Adult Social Care Teams | Total for 2023 – 2024 |
---|---|
Blue Badge Team | 10 |
Continuing Health Care Team | 5 |
Countywide Reviewing Team | 3 |
Deprivation of Liberty Safeguards Team | 2 |
Emergency Duty Service | 0 |
Finance | |
Appointee and Deputyship | 2 |
Direct Payments | 2 |
Finance and Benefits | 21 |
Protection of Property | 0 |
Revenue Team | 1 |
Service Agreement | 2 |
Health and Social Care Connect | 8 |
Hospital Teams | 36 |
Community Learning Disability Team | 32 |
Learning disability - Directly Provided Services | |
Respite (Grangemead, Greenwood) | 30 |
Day Care (Beeching Park, Hookstead, Linden Court) | 9 |
Employment (Steps to Work) | 27 |
Learning Disability Transitions Team | |
Mental Health | |
Mental Health and Substance Misuse Teams | 31 |
Mental Health Older Peoples Teams | 11 |
Mental Health Specialist Services | 5 |
Occupational Therapy | |
Occupational Therapy Housing | 20 |
Occupational Reablement Teams | 44 |
Sensory Impairment Reablement Services | 11 |
Older Peoples Directly Provided Services | |
Carers Breaks/Dementia Teams | 375 |
Joint Community Rehabilitation Service | 1286 |
Milton Grange | 49 |
Partnership/HFU Team | 8 |
Planning, Performance and Engagement | 12 |
Safeguarding | 0 |
Strategy, Commissioning and Supply Management | 0 |
Support With Confidence | 35 |
Shared Lives & Supported Accommodation (SAILS) | 61 |
Total | 2264 |
Listening 2 You survey feedback | Total for 2023 – 2024 |
Overall Adult Social Care & Health | 15 |
Finance | 4 |
Homecare | 19 |
Residential | 5 |
Total | 43 |
8. Conclusion
Currently, there is increasing demand for care and support, this is alongside pressures on budgets, staffing and access to services.
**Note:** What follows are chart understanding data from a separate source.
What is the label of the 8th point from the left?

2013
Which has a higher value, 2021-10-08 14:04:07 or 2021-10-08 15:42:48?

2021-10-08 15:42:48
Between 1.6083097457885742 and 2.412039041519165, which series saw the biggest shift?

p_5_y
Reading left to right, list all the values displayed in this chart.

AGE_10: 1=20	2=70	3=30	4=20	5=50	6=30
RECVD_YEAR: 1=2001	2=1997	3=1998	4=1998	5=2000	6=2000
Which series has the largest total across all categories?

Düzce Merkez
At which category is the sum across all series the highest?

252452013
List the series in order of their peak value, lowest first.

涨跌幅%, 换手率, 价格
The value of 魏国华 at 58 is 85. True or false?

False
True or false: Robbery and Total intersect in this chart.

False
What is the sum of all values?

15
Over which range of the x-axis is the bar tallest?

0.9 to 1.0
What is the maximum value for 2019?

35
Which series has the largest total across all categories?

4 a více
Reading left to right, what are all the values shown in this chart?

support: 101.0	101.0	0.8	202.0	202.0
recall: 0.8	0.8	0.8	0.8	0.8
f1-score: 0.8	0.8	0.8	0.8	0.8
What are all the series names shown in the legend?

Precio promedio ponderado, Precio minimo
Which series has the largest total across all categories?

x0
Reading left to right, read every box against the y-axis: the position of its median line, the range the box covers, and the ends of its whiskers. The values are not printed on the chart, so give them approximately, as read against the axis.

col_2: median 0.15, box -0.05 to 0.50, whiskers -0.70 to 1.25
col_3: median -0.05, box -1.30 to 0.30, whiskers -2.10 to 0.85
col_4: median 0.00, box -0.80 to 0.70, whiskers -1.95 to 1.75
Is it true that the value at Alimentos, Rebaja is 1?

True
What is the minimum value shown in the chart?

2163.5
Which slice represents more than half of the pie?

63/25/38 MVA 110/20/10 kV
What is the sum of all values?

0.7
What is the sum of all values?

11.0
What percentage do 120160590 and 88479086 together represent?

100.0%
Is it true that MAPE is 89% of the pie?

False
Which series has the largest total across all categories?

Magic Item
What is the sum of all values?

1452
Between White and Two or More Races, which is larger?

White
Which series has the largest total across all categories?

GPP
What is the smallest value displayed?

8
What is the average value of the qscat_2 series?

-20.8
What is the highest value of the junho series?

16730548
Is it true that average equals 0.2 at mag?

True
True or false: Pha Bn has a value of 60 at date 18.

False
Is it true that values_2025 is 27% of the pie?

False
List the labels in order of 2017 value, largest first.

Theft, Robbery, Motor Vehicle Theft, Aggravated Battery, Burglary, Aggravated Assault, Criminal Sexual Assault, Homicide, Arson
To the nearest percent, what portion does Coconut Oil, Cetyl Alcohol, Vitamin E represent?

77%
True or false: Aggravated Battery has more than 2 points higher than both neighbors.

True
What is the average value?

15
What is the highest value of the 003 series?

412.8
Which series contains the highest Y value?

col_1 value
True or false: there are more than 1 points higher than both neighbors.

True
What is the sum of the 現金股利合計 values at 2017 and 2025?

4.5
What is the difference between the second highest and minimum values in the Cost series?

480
We also know there are health inequalities for some groups of people in our communities. We want to overcome any barriers, to ensure people experience the best care and support possible.
Complaints and feedback give us valuable information about what’s not working so well, and what people particularly value.
This year, feedback shows that people have valued being listened to, being kept informed and being supported to regain their independence when they are at their most vulnerable. People have been frustrated by delays in assessments and difficulties in contacting teams to get information about what’s happening next. The cost of living is worrying people, and is, at times, influencing the care and support they will accept.
We don’t always get things right, but we do always try to learn from our mistakes. We have responded to peoples’ concerns and focussed on sorting things out quickly and fairly. The actions we have agreed to improve other people’s experience in the future have been wide ranging, and the current project on understanding and managing waiting times better, is an example of this. We will continue to strengthen how we use positive and negative feedback to improve services through 2024 and 2025.